Source text:
━━━━━━
Ingredients : 500 g. medium raw prawns
1 tablespoon oil
2 litres water
2 tablesoons Red Curry Paste or commercial paste
2 tablespoons tamarind pure'e
2 teaspoons turmeric
1 teaspoon chopped red chillies, optional
4 kaffir lime leaves, shredded
2 tablespoons fish sauce
2 tablespoons lime juice
2 teaspoons soft brown sugar
1/4 cup fresh coriander leaves
HOT AND SOUR PRAWN SOUP (Tom Yum Goong)
1. Remove the prawn heads. Peel the prawns, leaving the tails intact. Using a sharp knife, slit each prawn down the back and devein. Set the prawns aside. Heat the oil in a large pan.
2. Add the prawn shells and heads to the pan and cook for 10 minutes over medium-high heat, tossing frequently, until shells and heads are deep orange.
3. Add 1 cup of the water and the curry paste to pan. Boil for 5 minutes, until reduced slightly. Add remaining water and simmer for 20 minutes. Drain, reserving the stock. Discard heads and shells. Return stock to pan.
4. Add the tamarind, turmeric, chillies and lime leaves to pan; bring to the boil and cook for 2 minutes. Add the prawns to the pan and cook for 5 minutes or until prawns turn pink. Add the fish sauce, lime juice and brown sugar to the pan; toss. Serve immediately, sprinkled with coriander leaves.




Gaeng Kiaw Waen Gai
Ingredients : 1/4 cup green curry paste
350 grams chicken breast or thigh, cut in bite-size pieces
1 1/4 cups coconut milk
1/4 cup thai basil leaves
2 eggplants, cut into small pieces.
━━━━━━
Questions to answer:
1 – Copy everything in the recipe text from "Gaeng Kiaw Waen" down to "into small pieces.".
2 – According to the recipe text, how long are the prawn shells and heads cooked in the pan?

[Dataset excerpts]
━━━━━━
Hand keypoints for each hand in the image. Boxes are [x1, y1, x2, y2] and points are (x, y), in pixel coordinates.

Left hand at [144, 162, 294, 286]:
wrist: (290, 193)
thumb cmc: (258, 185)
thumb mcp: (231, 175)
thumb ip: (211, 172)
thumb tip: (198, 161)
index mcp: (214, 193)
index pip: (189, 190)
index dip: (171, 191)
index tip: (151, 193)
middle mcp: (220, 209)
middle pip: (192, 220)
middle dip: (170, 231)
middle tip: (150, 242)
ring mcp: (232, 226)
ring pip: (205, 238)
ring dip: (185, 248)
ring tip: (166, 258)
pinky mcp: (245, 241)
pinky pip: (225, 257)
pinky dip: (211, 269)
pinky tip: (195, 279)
━━━━━━
Per-task outputs:
1 –
Gaeng Kiaw Waen Gai
Ingredients : 1/4 cup green curry paste
350 grams chicken breast or thigh, cut in bite-size pieces
1 1/4 cups coconut milk
1/4 cup thai basil leaves
2 eggplants, cut into small pieces.

2 – 10 minutes over medium-high heat, until they are deep orange.